• Task instructions
**a)** Rewrite the paragraph of the text on memoization that begins "You can only memoize a function" as a short list, keeping its main facts.
**b)** Resume the text on memoization from the point where it stops.

##### Document segment

I've decided on PostSharp (indistinguishable from magic) to read attributes and memoize functions. The hash of the function call will be the key and the cached (in Velocity) result will be returned instead of calling the function again. Easy peasy, mac-and-cheesy.
I've already given up on being able to detect side effects in decorated functions, which turned out to be a "hard problem", even for the experts, which I am certainly not. Next, I've got to figure out what other functions are candidates for memoization.
ActiveRecord-esque data objects come to mind on that last one.
Am I going to have to refactor week-old code to support memoization?
You can only memoize a function if all of its inputs are value types or immutable reference types, if it returns either a value type or a new instance of a reference type, and if it has no side effects. Period.
Memoization depends on a deterministic mapping between inputs and outputs. Every call to F(a, b, c)
in which a, b, and c contain the same values must return the same result in order for memoization to be possible.
If a parameter's a reference type, then even though its value doesn't change, multiple calls to the function using it may produce a different result. A trivial example:
public int MyFunction(MyType t)
{
return t.Value;
}
Console.WriteLine(MyFunction(t));
t.Value++;
Console.WriteLine(MyFunction(t));
Similarly, if a function depends on a value external to it, then multiple calls to that function with the same parameters can return different results:
int Value = 0;
public int MyFunction(int input)
{
return Value;
}
Console.WriteLine(MyFunction(1));
Value++;
Console.WriteLine(MyFunction(1));
And heaven help you if your memoized function does something other than return a value or a new reference type:
int Value = 0;
public int MyFunction(int input)

##########
##### Study material

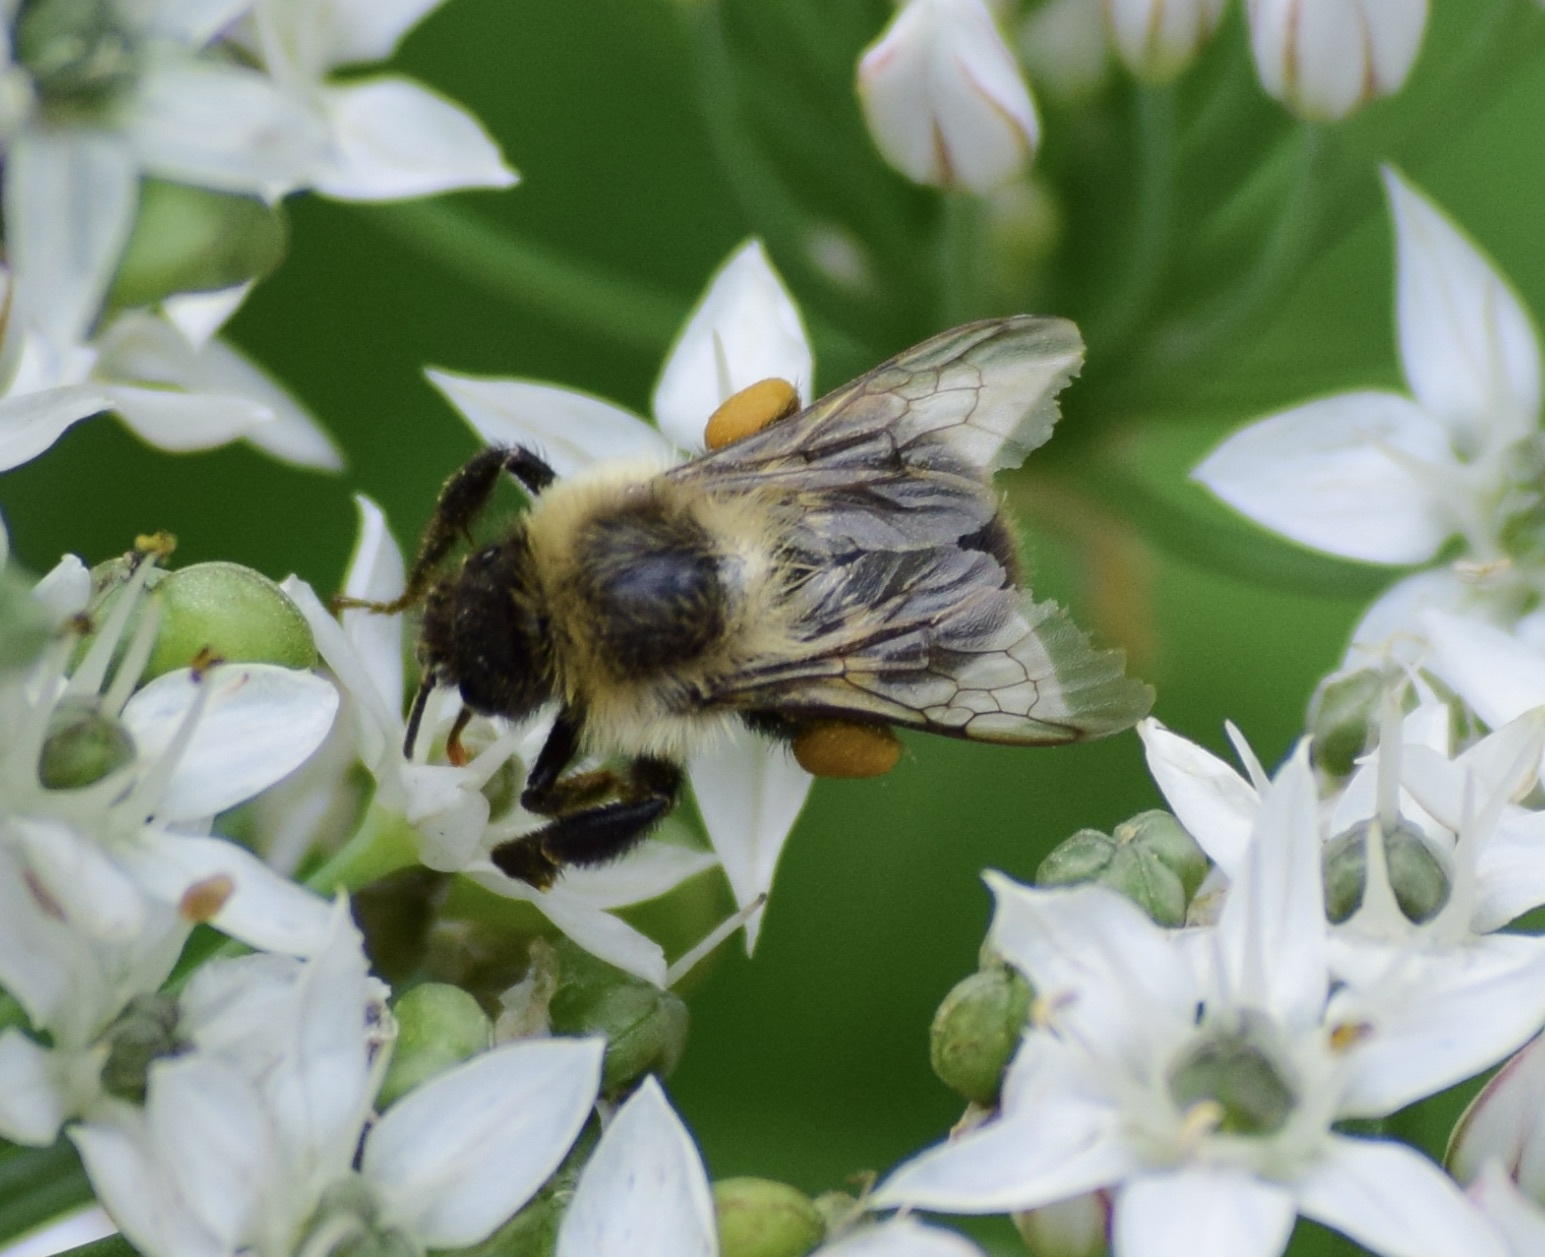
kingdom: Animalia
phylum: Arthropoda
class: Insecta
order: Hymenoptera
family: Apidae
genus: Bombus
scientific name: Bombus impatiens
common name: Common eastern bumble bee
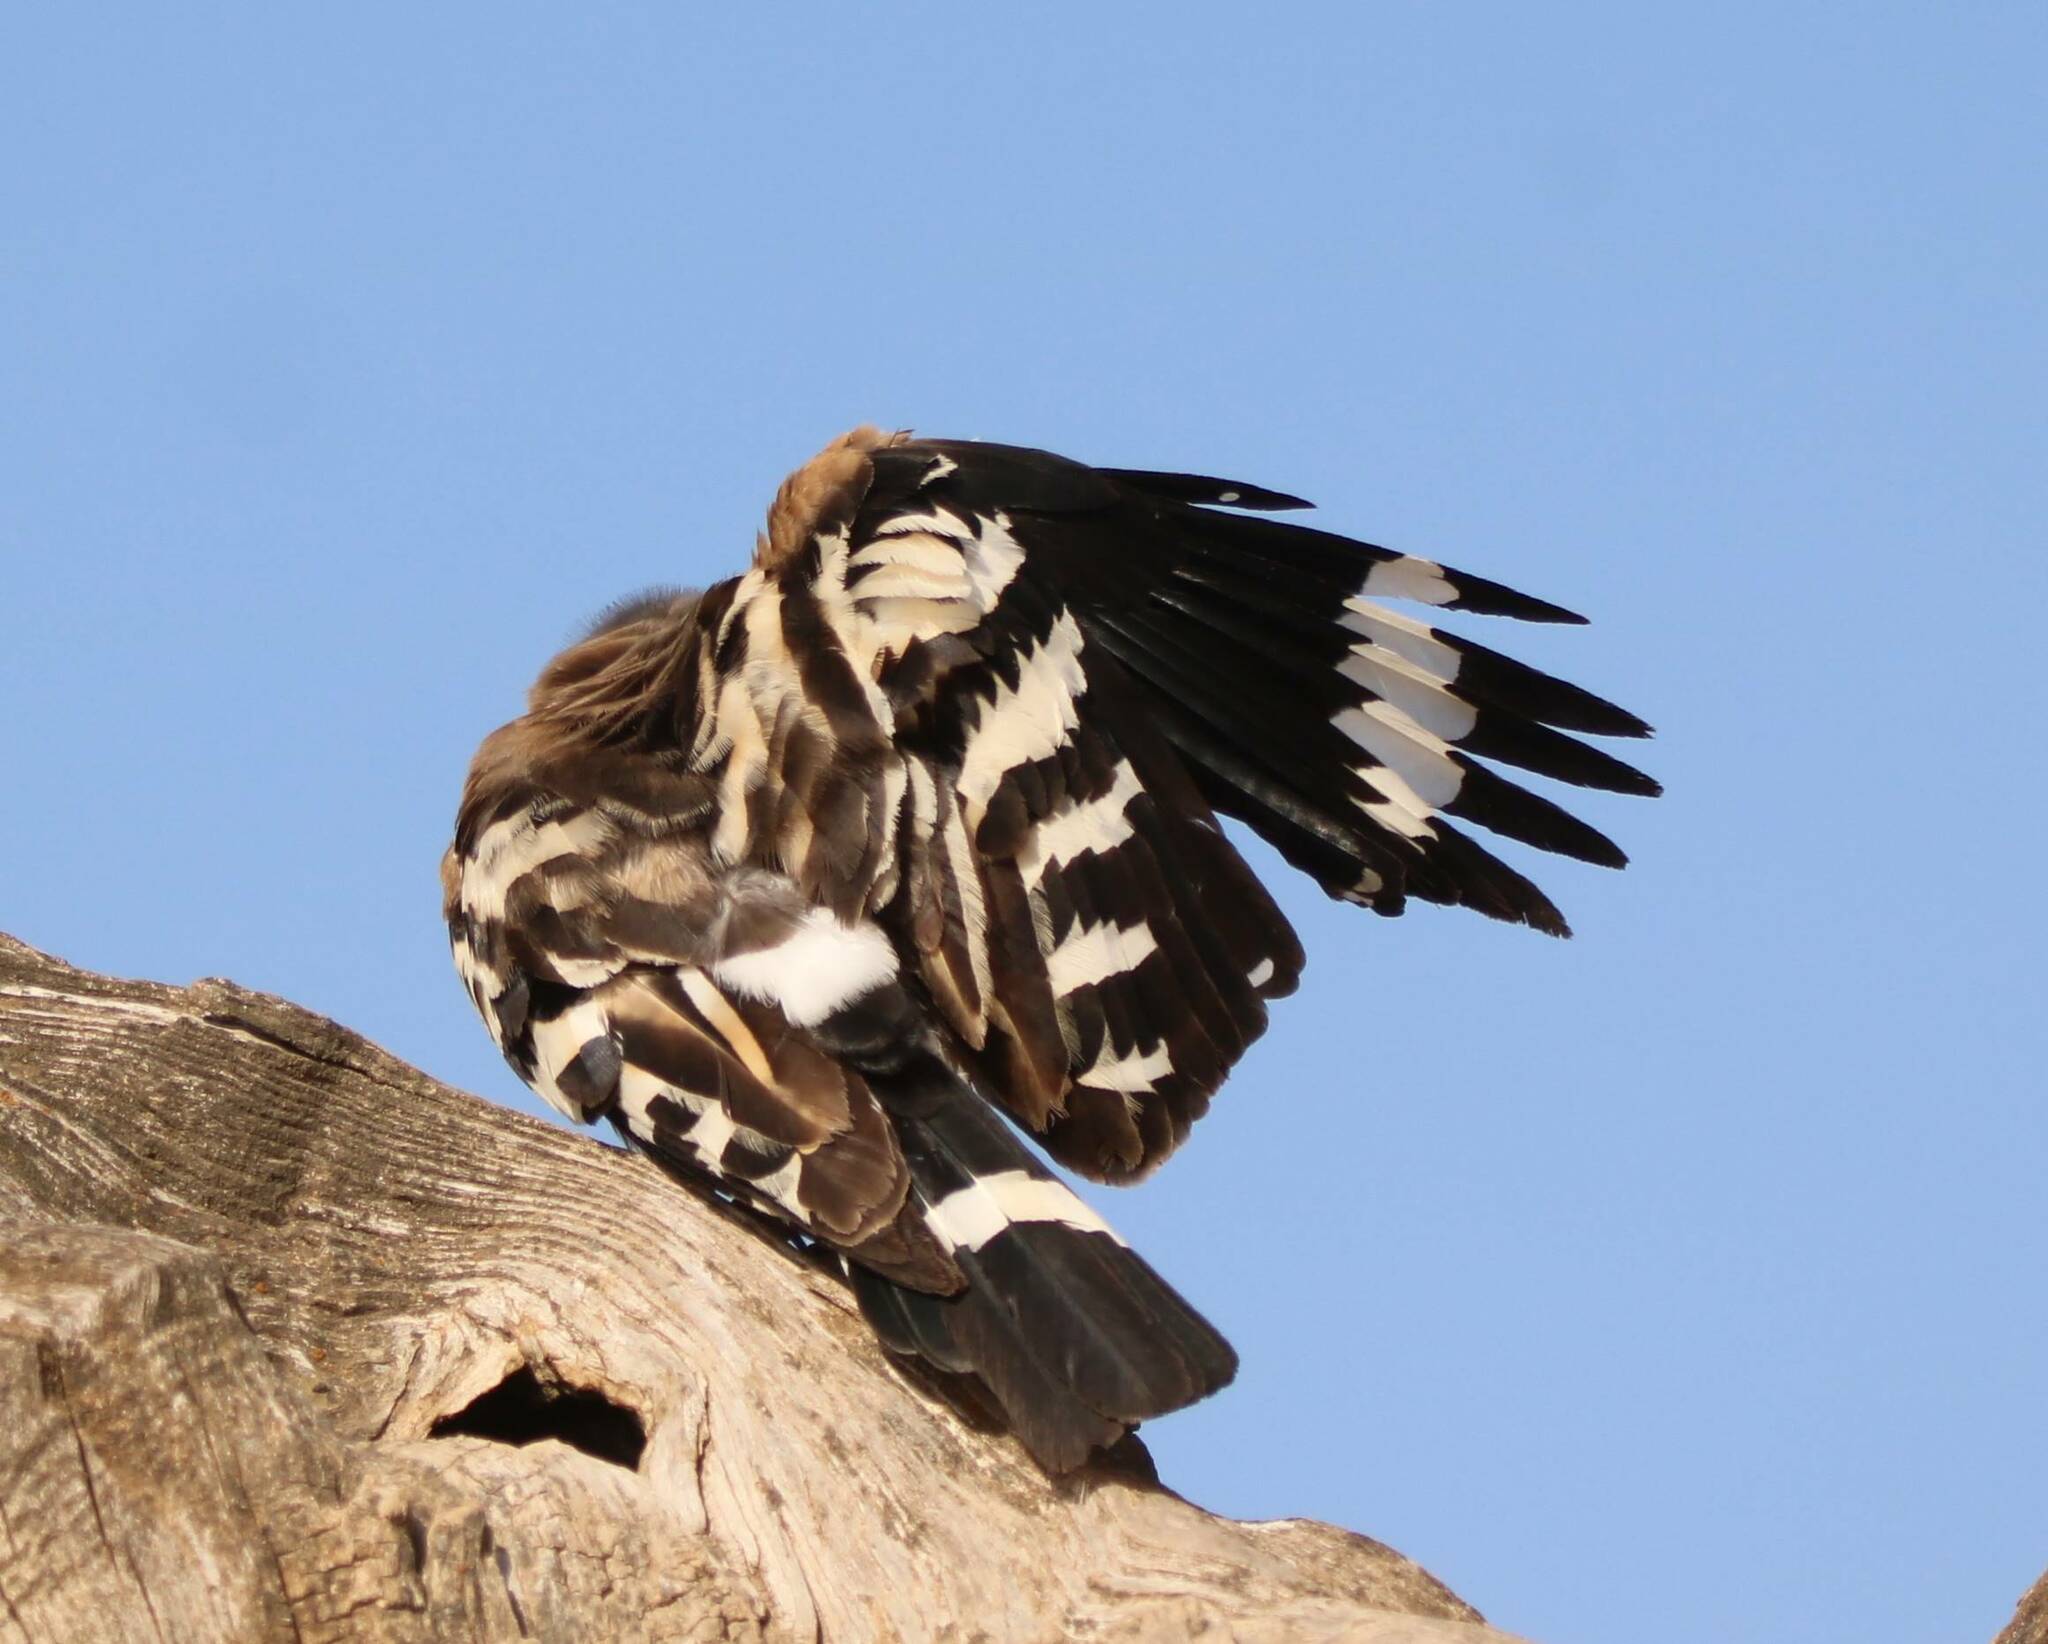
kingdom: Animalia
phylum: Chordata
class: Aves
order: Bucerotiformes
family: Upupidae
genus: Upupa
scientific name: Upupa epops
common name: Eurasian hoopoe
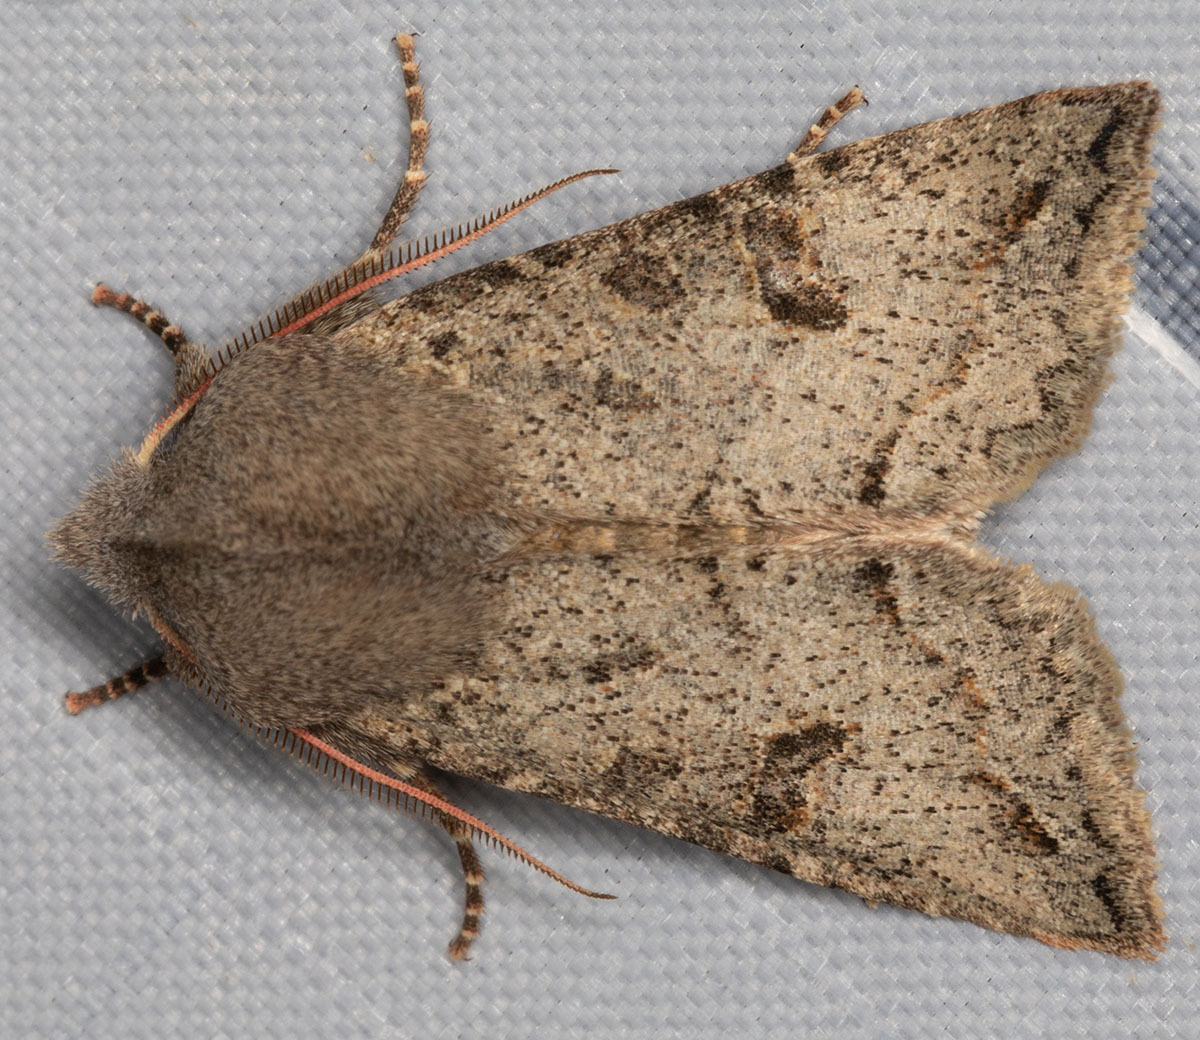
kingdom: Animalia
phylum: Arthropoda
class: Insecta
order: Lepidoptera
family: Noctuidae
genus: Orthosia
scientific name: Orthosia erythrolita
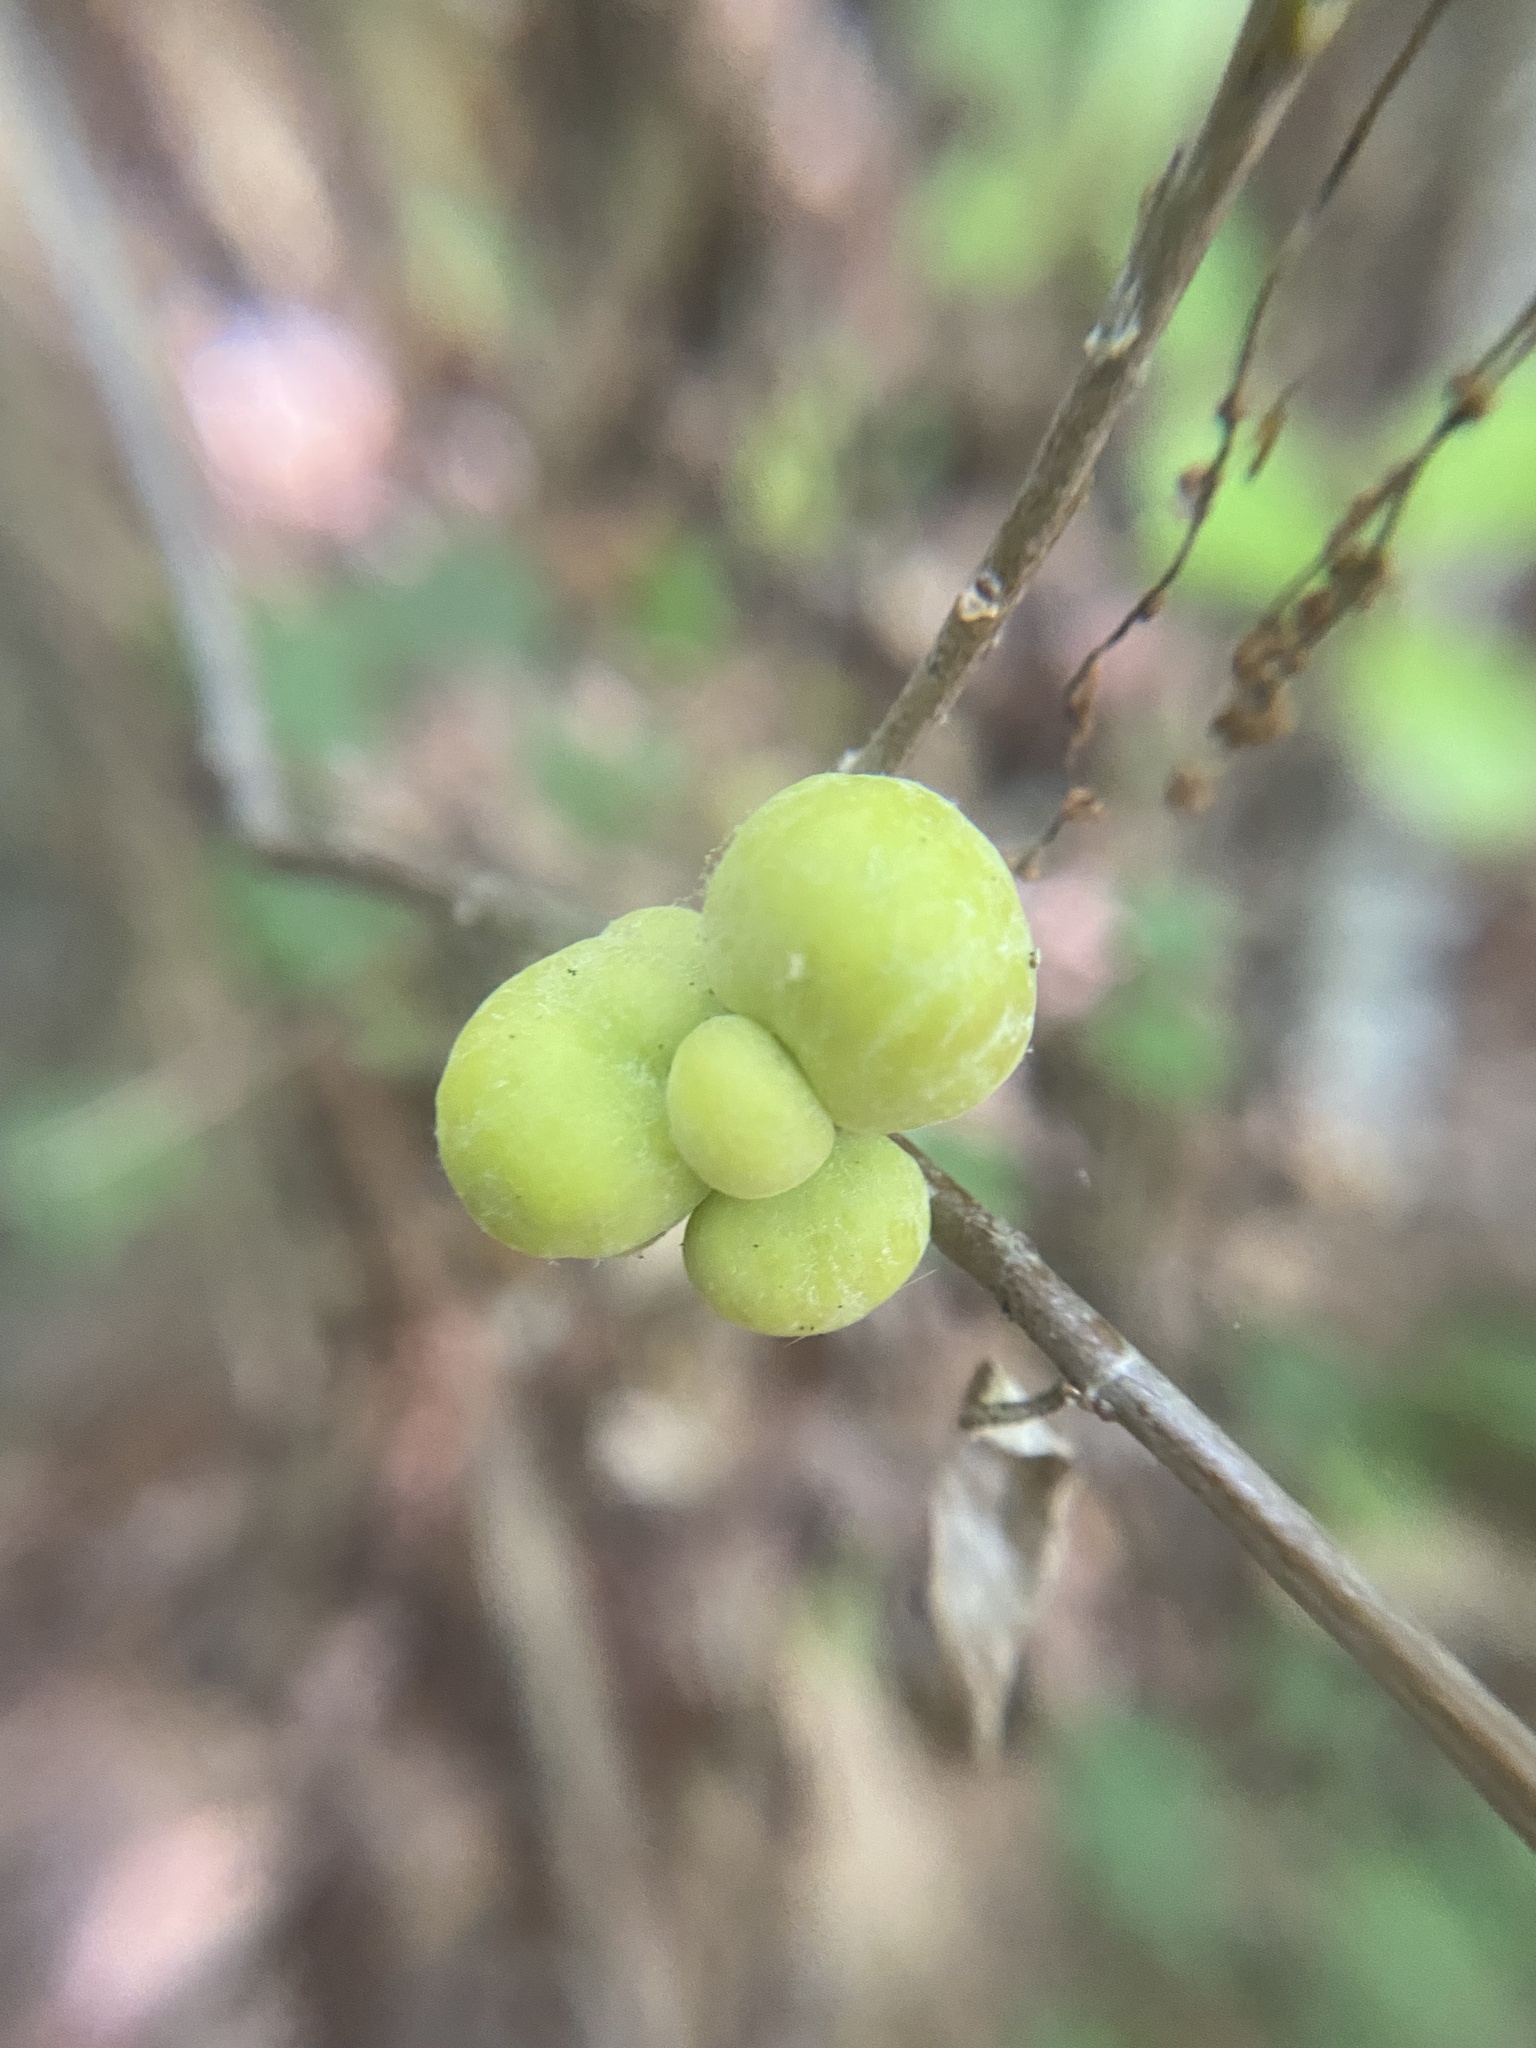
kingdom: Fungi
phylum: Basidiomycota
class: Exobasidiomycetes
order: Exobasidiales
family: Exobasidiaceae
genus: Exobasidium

##########

• Exercise answers
**a)**
A function can be memoized only if:
- all of its inputs are value types or immutable reference types,
- it returns a value type or a new instance of a reference type, and
- it has no side effects.

**b)**
{
Value++;
return input;
}
If you call that function 10 times, Value
will be 10. If you refactor it to use memoization and then call it 10 times, Value
will be 1.
You can start going down the path of figuring out how to memoize state, so that you can phony up a function that memoizes a reference type. But what you're really memoizing is the set of values that the function works on. You can similarly hack a memoized function that has side effects so that its side effects occur before the memoization. But this is all begging for trouble.
If you want to implement memoization into a function that takes a reference type, the proper approach is to refactor out the part of the function that only works on value types, and memoize that function, e.g.:
public int MyFunction(MyType t)
{
return t.Value + 1;
}
to this:
public int MyFunction(MyType t)
{
return MyMemoizableFunction(t.Value);
}
private int MyMemoizableFunction(int value)
{
return value + 1;
}
Any other approach to implementing memoization that you take either a) does the same thing, through more obscure means, or b) won't work.